Deccan Aviation’s Losses Mount To $58 Million In Nine Months
Deccan Aviation is not out of the woods yet contrary to the optimism shown by the management in the past about an ongoing turn-around. The private equity-backed low cost airline company has posted a loss of Rs 213 crore ($50.7 million) in the quarter ended March 31, 2007. (See BSE filing.)
The company attributes this to high operational costs and a weak domestic yield. Apparently, February and March are inherently weak months for the travel industry. The airline had last quarter (ended December 31, 2006) posted a profit of Rs 9.64 crore.
In Q3 (Deccan’s financial year is from June-June) ended March 31, 2006-07, Deccan Aviation registered revenues of 457.45 crore, 66.34 per cent higher than the same quarter last year. The operating losses were Rs 183.78 crore. The net loss was Rs 213 crore. For the first nine-month period ended March 31 the net losses were Rs 244 crore. The airline has improved its load factor to 83 per cent from 71.75 per cent. It also carried 1.7 million passengers compared to 1.07 million and operated 350 flights per day as against 230 flights in the same period last year.
Capt G R Gopinath, managing director, Deccan Aviation, has attributed the losses to high fuel prices (which are above $65 a barrel), and a lean season and other one-off expenditures.

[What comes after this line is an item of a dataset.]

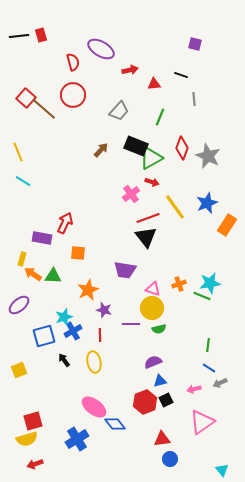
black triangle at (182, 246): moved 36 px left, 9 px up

ICICI Venture Funds Management and Capital International have invested in Deccan Aviation. The company is in the markets again to raise about $100 million, and is in talks with firms like Reliance Capital and TPG Partners.



05/1/07, 7:22 PM |
Any industry that has a high fixed cost and a close to zero marginal cost of producing an additional unit will perenially suffer from cut throat competition. Investments in such industries should be avoided unless a particular firm has a specific economic/regulatory moat.